INFORMATION PROVIDED:
----
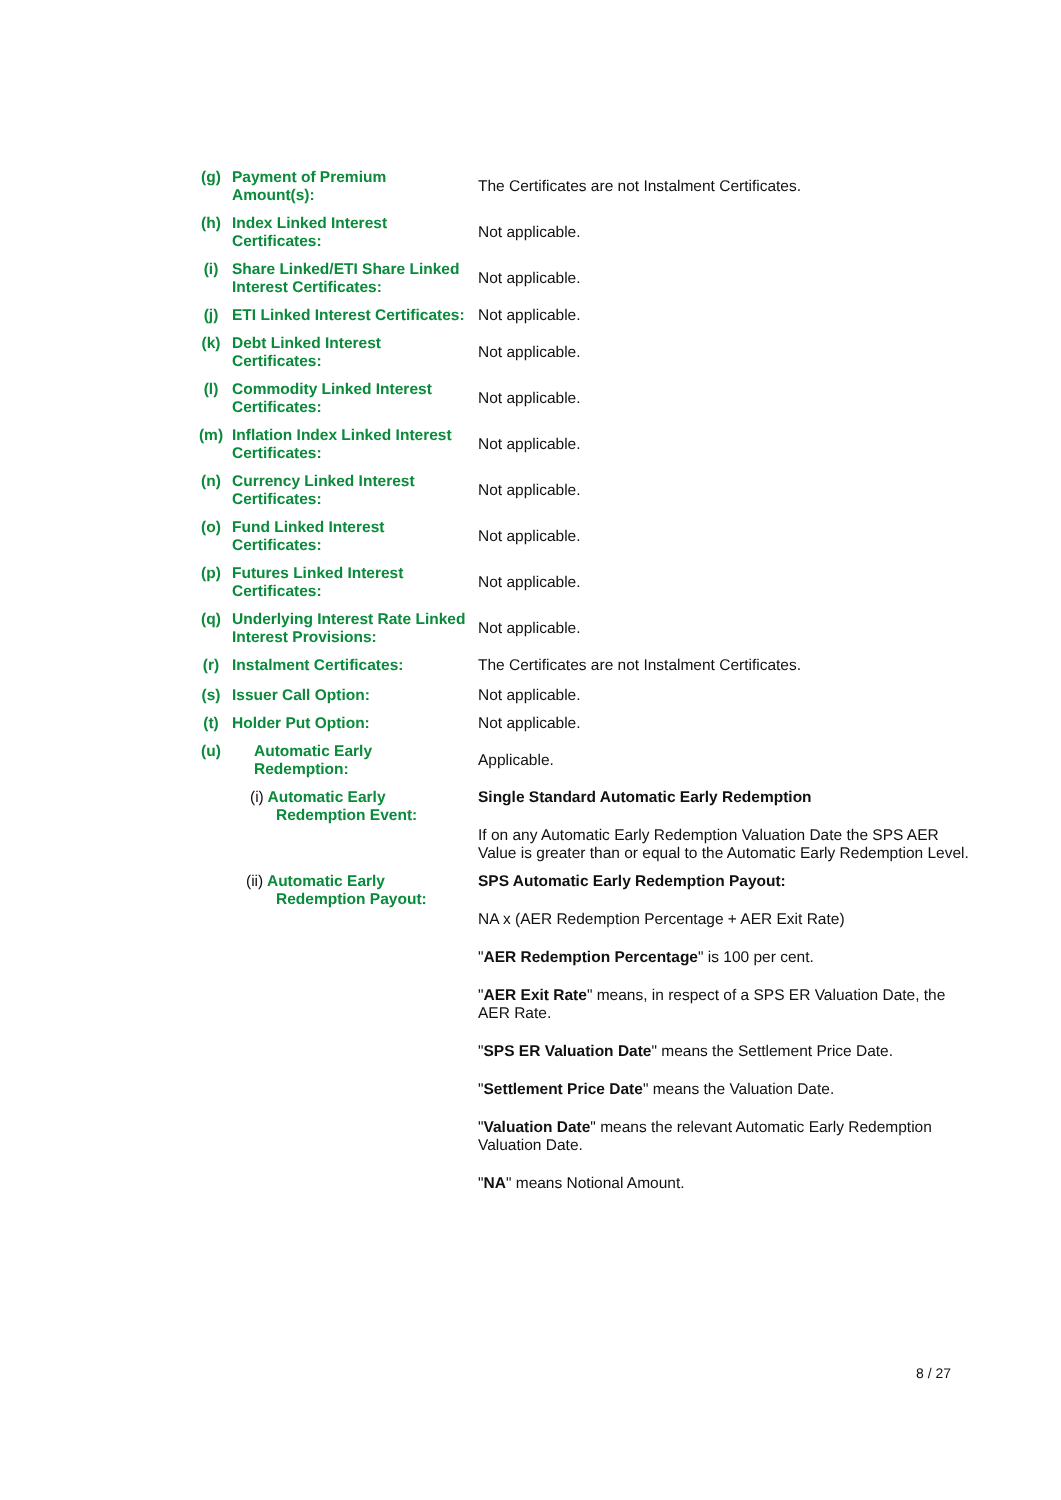| (g) | Payment of Premium Amount(s): | The Certificates are not Instalment Certificates. |
| (h) | Index Linked Interest Certificates: | Not applicable. |
| (i) | Share Linked/ETI Share Linked Interest Certificates: | Not applicable. |
| (j) | ETI Linked Interest Certificates: | Not applicable. |
| (k) | Debt Linked Interest Certificates: | Not applicable. |
| (l) | Commodity Linked Interest Certificates: | Not applicable. |
| (m) | Inflation Index Linked Interest Certificates: | Not applicable. |
| (n) | Currency Linked Interest Certificates: | Not applicable. |
| (o) | Fund Linked Interest Certificates: | Not applicable. |
| (p) | Futures Linked Interest Certificates: | Not applicable. |
| (q) | Underlying Interest Rate Linked Interest Provisions: | Not applicable. |
| (r) | Instalment Certificates: | The Certificates are not Instalment Certificates. |
| (s) | Issuer Call Option: | Not applicable. |
| (t) | Holder Put Option: | Not applicable. |
| (u) | Automatic Early Redemption: | Applicable. |
| | (i) Automatic Early Redemption Event: | Single Standard Automatic Early Redemption If on any Automatic Early Redemption Valuation Date the SPS AER Value is greater than or equal to the Automatic Early Redemption Level. |
| | (ii) Automatic Early Redemption Payout: | SPS Automatic Early Redemption Payout: NA x (AER Redemption Percentage + AER Exit Rate) " AER Redemption Percentage " is 100 per cent. " AER Exit Rate " means, in respect of a SPS ER Valuation Date, the AER Rate. " SPS ER Valuation Date " means the Settlement Price Date. " Settlement Price Date " means the Valuation Date. " Valuation Date " means the relevant Automatic Early Redemption Valuation Date. " NA " means Notional Amount. |
8 / 27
----
EXERCISE GOAL: Would you retype exactly the lines above, from the line with "Futures Linked Interest Certificates: | Not applicable. |" to the line with "Redemption Level. |", with both end lines kept and nothing more?

WRITTEN SOLUTION:
| (p) | Futures Linked Interest Certificates: | Not applicable. |
| (q) | Underlying Interest Rate Linked Interest Provisions: | Not applicable. |
| (r) | Instalment Certificates: | The Certificates are not Instalment Certificates. |
| (s) | Issuer Call Option: | Not applicable. |
| (t) | Holder Put Option: | Not applicable. |
| (u) | Automatic Early Redemption: | Applicable. |
| | (i) Automatic Early Redemption Event: | Single Standard Automatic Early Redemption If on any Automatic Early Redemption Valuation Date the SPS AER Value is greater than or equal to the Automatic Early Redemption Level. |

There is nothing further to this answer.